Blog Post

The "your work" exclusion in a general commercial liability policy

Kent Lang and Mike Thal • Feb 07, 2017

For general contractors and subcontractors, understanding the "your work" exclusion and the "subcontractor exception" can be key to risk management and prevailing in a disputed claim.

In seeking indemnification for damages caused by a subcontractor’s work, a general contractor or upstream subcontractor should understand the “your work” exclusion typically contained in commercial general liability (CGL) insurance policies, as well as the “subcontractor exception” to that exclusion. For all contractors, understanding those two concepts can be a key part of the company’s risk management.

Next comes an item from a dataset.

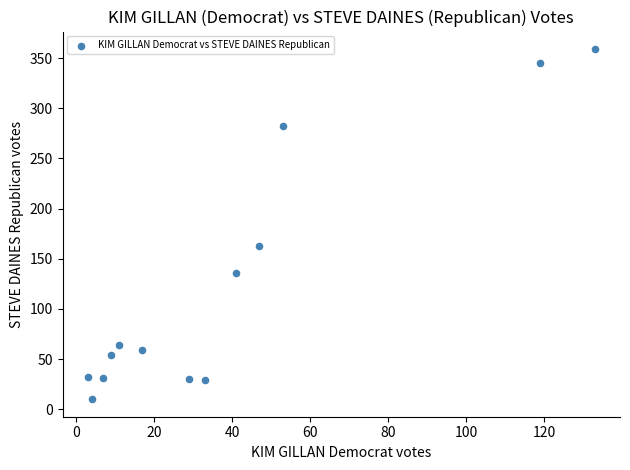

What is the range of X values (max minus min)?

130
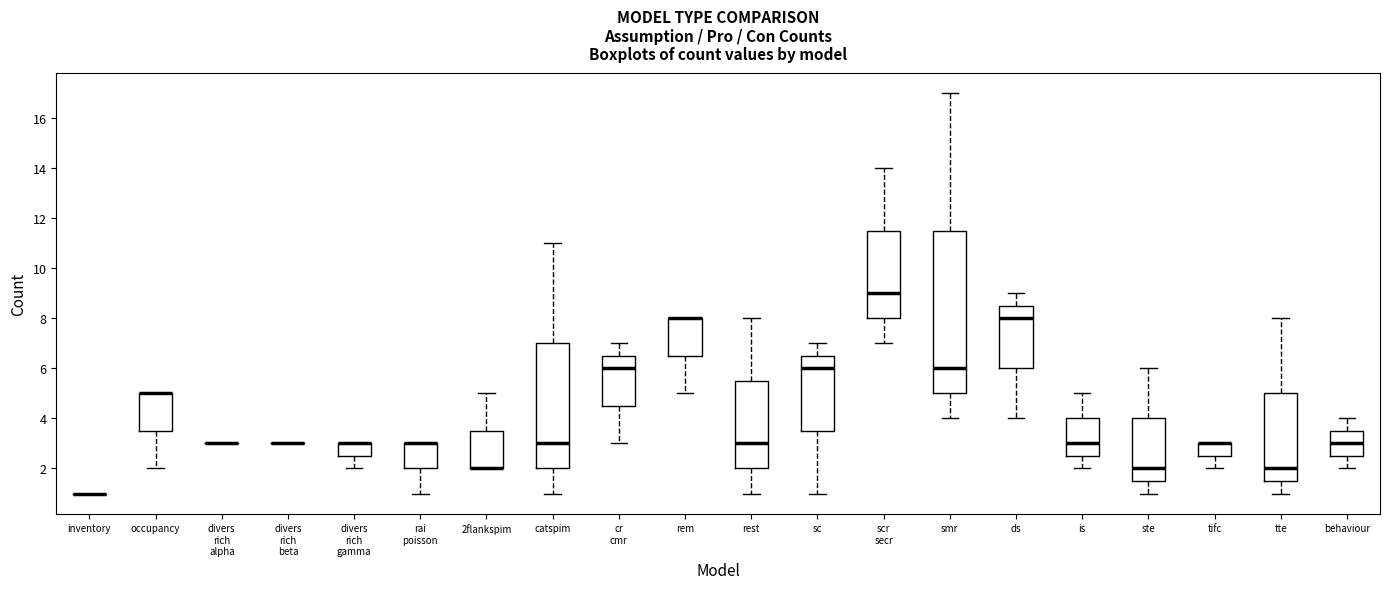

Comparing the boxes themselves (not the whiskers), which one is the tallest?

smr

Simply put, the “your work” exclusion in a CGL policy generally bars coverage when the only damages claimed are repairs to the work performed by the named insured. The exclusion, as it appears in the policy, may use wording such as this:

"This insurance does not apply to property damage to work performed by or on behalf of the Named Insured arising out of the work or any portion thereof, or out of materials, parts or equipment furnished in connection therewith." [Emphasis added.]

Thus, if a new roof leaks because of a workmanship defect, and the roofer submits a claim under their CGL policy, repairs to the roof are probably not covered due to the “your work” exclusion, but the flatscreen TV and oriental rug damaged by the leak would be covered.

However, many policies include a “subcontractor exception,” which states that the “your work” exclusion “does not apply if the damaged work or the work out of which the damage arises was performed on your behalf by a subcontractor.” But, as discussed below, if a subcontractor’s work causes damage, and the GC makes a claim as an “additional insured” on that sub’s CGL policy, the GC cannot rely on the “subcontractor exception” to force the sub’s carrier to cover the loss.

The "Your Work" Exclusion in an Arizona Case

A 2016 Arizona Court of Appeals opinion, Double AA Builders v. Preferred Contractors Insurance, provides the most recent Arizona case law specific to the “your work” exclusion.

The dispute dates back to 2007, when Harkins Theatres hired Double AA Builders as general contractor on the construction of a theater complex. Double AA subcontracted with Anchor Roofing to install the roof, and Anchor added Double AA as an “additional insured” to its CGL policy issued by Preferred Contractors Insurance.

After construction was completed, a leak in the theater’s roof resulted in damage to work performed by other subcontractors. The leak also caused Harkins to lose business, and Harkins asked Double AA to replace the roof, which it did.

Double AA then filed a lawsuit seeking indemnification from Anchor Roofing, Preferred Contractors Insurance, and Westfield Insurance (Double AA’s insurance company). In its suit, Double AA sought to recover the cost of replacing the roof but, significantly, not to recover the cost of repairing other leak-related damage to the theater.

Double AA settled with Westfield and obtained a default judgment against Anchor Roofing. That left Double AA to do battle with Preferred over whether replacing the roof was a covered loss under Anchor’s policy.

At trial, the judge ruled in favor of Double AA and against the insurance company, finding that the leak constituted an occurrence that resulted in covered property damage and that the “subcontractor exception” clause removed the claim from the policy’s “your work” exclusion.

Preferred appealed the trial court’s ruling to the Arizona Court of Appeals, which interpreted the “your work” exclusion differently. In its opinion, the Court of Appeals found that, because Double AA’s lawsuit was limited to recovering only the cost of replacing the roof and did not include other damages caused by the leak, the work performed by Anchor Roofing did in fact qualify for the “your work” exclusion.

More important, the Court held that Double AA could not rely on the “subcontractor exception” to the “your work” exclusion because the work was not performed by a subcontractor to the named insured, Anchor. In other words, only first-party claims trigger the “subcontractor exception,” leaving GCs and upstream subcontractors who make claims as “additional insured” with no way around the “your work” exclusion.

Takeaway

While GCs and upstream subcontractors should always require their subcontractors to name them as additional insured on the sub’s CGL policy, that offers only limited risk management. If a subcontractor whose work is defective will not submit a first-party claim to its carrier, thus forcing the GC or upstream subcontractor to make a claim as “additional insured,” any repairs to the subcontractor’s work are probably not covered.